OREANDA-NEWS. December 22, 2014. Hotels in Tallinn are faced with an unusual problem this year, the two-week mini high season is threatening not to take place as Russians are cutting back on travel.

Traditionally, many Russians head to Tallinn and to other parts of Estonia for the New Year's festivities and the Orthodox Christmas at the beginning of January, with hotels capitalizing in, during an otherwise long winter and fall low season.

Russian tourists make up the second largest tourist group after Finns, but are now staying away as the ruble has weakened from 55 rubles per euro to a high of 100 on Tuesday, although it has stabilized around the 70-ruble per euro mark since Wednesday.

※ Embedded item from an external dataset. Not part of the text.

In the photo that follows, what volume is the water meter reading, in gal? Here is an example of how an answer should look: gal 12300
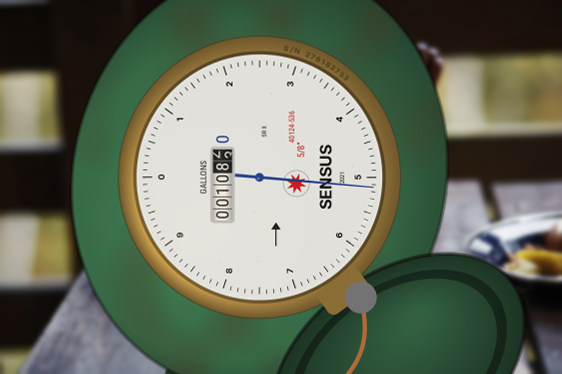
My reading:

Kulli Karing, the president of a union of tourism companies, said the drop could be as big as 30 percent. Head of an organization of hotels and restaurants, Ain Kapp, said he hopes hotels will be 70-80 percent full.

New Finance Minister Maris Lauri said the weak ruble is proof that the sanctions are working.”The economic situation is very bad. That means the sanctions are working and are more painful and serious than Russia thought.”

Alis Moll, who specializes in selling real estate to Russians, said the property train has been missed and real estate in Estonia, and in the whole of Europe, is now too expensive as a safe haven for funds. She said the number of Russian buyers has dropped this year.

Kapp said it is highly unlikely that Russians are choosing to travel to London or Berlin instead of Tallinn, and are opting for internal locations. The first week of January usually produces the vast majority of January's income for hotels, although the estimated 20-30 percent drop will still mean January will be far more profitable than February or March.